Violent extremism refers to radical political, ideological or religious views which lead to the adoption of violent acts by an individual or group pursuing a certain cause or belief.
- Harm is often justified by a political ideology and strategy, and violence is an expression of anger due to perceived experiences of injustice, exclusion and oppression;
- Harm, victimisation and trauma on individual, collective and social levels are the consequences of the violence;
- Emotional engagement and search for belonging and solidarity are among the motivations for joining an extremist group and engaging in acts of violence;
- The role of individuals change over the course of time, from victims to offenders;
- The objectification of victims, often chosen by chance, is difficult to understand and accept (how to respond to the usual question “Why me?”);
- The traditional criminal justice system intervenes with a highly punitive security response which often reinforces the sense of injustice that motivated the extremism in the first place;
- The failure to engage in societal and psychological responses, to respond to the underlying problems and to include and support all affected victimised groups sustains collective feelings of injustice and insecurity.
Restorative justice is an approach of addressing harm or the risk of harm through engaging all those affected in coming to a common understanding and agreement on how the harm or wrongdoing can be repaired and justice achieved.
Restorative justice is a balanced approach to justice, which aims at supporting both sides (victims, perpetrators) in the same way through a dialogue process. The focus of restorative justice is on the harm and injustices suffered, which go beyond the (criminal) offence and the need to find and punish the person responsible of such offence. Restorative justice practices, such as victim-offender mediation, conferencing and circles, are used in Europe and beyond to bring together people who experienced harm in society, in the justice system, in organisations, in schools, or in families. Research in restorative justice shows the great benefits that this approach has to individuals and society. Among others, victims’ needs of recognition and for understanding are more easily met due to the greater involvement in the justice process, and desistance from reoffending is better achieved.
Restorative justice approaches have also been used in the aftermath of long periods of violence, characterised by terrorist attacks, extreme ideologies and polarised societies (e.g. in Italy, the Basque Country, Northern Ireland). In addition to these initiatives facilitated by experienced restorative justice 2 practitioners, some individuals organised themselves for meeting ‘the other’ (e.g. Israel/Palestine, Germany), showing the need of certain individuals to do justice through understanding and sharing, instead of separating and dividing. Such experiences can be relevant also to further understand the exit processes for (violent) extremists and to better support victims of terrorism. All restorative justice initiatives known in this field are extremely different, if we consider the timing (start and length), the actual space hosting the encounters, the number of people involved, and especially the type of support received in secrecy of the initiatives, but they also have many common points, as shown in research.
- A key-principle in restorative justice is the voluntary participation: everyone has the right to abandon the programme at any time. Key-values such as honesty, respect and confidentiality, are crucial especially when intense conflict arose, for accepting disagreements and avoiding simplification of facts.
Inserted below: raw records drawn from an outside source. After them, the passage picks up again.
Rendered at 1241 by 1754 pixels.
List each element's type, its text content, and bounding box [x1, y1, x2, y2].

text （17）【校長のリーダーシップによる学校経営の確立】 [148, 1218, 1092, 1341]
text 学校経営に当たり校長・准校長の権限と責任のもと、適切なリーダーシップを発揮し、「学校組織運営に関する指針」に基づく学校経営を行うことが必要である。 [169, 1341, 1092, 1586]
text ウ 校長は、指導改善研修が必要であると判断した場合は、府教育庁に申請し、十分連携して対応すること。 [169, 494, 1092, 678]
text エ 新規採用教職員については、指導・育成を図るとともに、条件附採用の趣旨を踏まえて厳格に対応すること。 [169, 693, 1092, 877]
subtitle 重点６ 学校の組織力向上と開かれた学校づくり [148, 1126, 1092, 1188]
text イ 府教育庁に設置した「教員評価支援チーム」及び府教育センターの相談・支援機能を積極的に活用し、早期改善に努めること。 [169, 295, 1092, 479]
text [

- Efforts are to be made to de-politicise the crimes and pay attention to the harm and suffering experienced by victims changing the focus from the historical to the human aspects of the story. The concept of truth is a crucial thread of the encounter (the difference between individual, collective and media truths and the expression of one’s truth) to reconstruct new memories starting from the present and to re-appropriate a story that was taken away. Also, it is important to go beyond the general belief that suffering is an exclusivity for victims and looking at suffering as an element for reciprocity.
- The look at the future and desire for non-repetition, to end the circle of violence and give closure for future generations, is typical in the aftermath of long periods of violence. There is also a need to change the language from violence and polarisation to one which opens a space for dialogue.
- Restorative justice encounters are bottom-up initiatives, arising from the needs of individual people: some sought this encounter while others accepted the invitation. Common in many restorative justice encounters are the needs of visibility, recognition, empowerment, inclusion and social cohesion, as well as the needs to find answers (victims) and to give an apology or explanation (offenders). Each encounter is unique, so restorative justice cannot be standardised and simply replicated as a best practice and it cannot be foreseen for everyone even if it focuses on individual needs and expectations.
- The general aim of restorative justice is understanding, healing and closure and a commitment to invest in building relations and mutual trust. The preparation phase is extremely important, especially for assessing offenders who have distanced themselves from the armed group and rejected the ideology. The physical contact (i.e. shaking hands, sitting near each other) is necessary to break the wall between “the normal” and “the other” and to see each other as “human” (the victim who was targeted, the offender who is a monster).